Dataset entries ->
- Opening Delimiter -
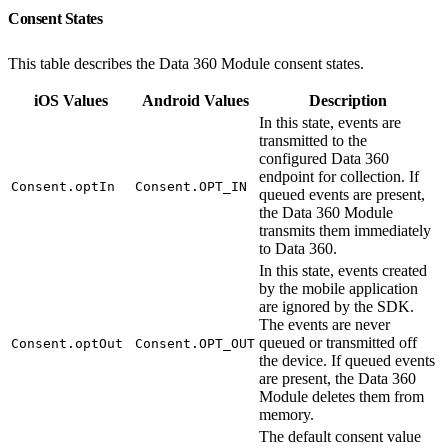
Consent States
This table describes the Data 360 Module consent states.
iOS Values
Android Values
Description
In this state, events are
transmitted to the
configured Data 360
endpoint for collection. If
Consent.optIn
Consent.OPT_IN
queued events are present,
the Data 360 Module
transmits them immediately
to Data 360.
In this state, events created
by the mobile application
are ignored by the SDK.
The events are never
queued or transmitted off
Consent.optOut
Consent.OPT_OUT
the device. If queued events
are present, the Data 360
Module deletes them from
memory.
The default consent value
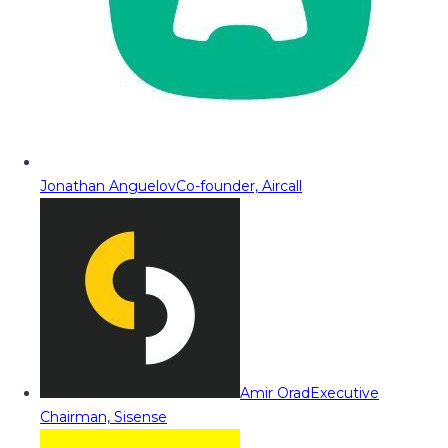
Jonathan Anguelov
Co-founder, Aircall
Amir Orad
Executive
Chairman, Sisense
- Closing Delimiter -
What the exercise asks ->
Convert the lines of the listing, starting with the line containing "Jonathan Anguelov" and going on through the end of the listing, into a numbered list, leaving out any blank lines.

Written reply ->
1. Jonathan Anguelov
2. Co-founder, Aircall
3. Amir Orad
4. Executive
5. Chairman, Sisense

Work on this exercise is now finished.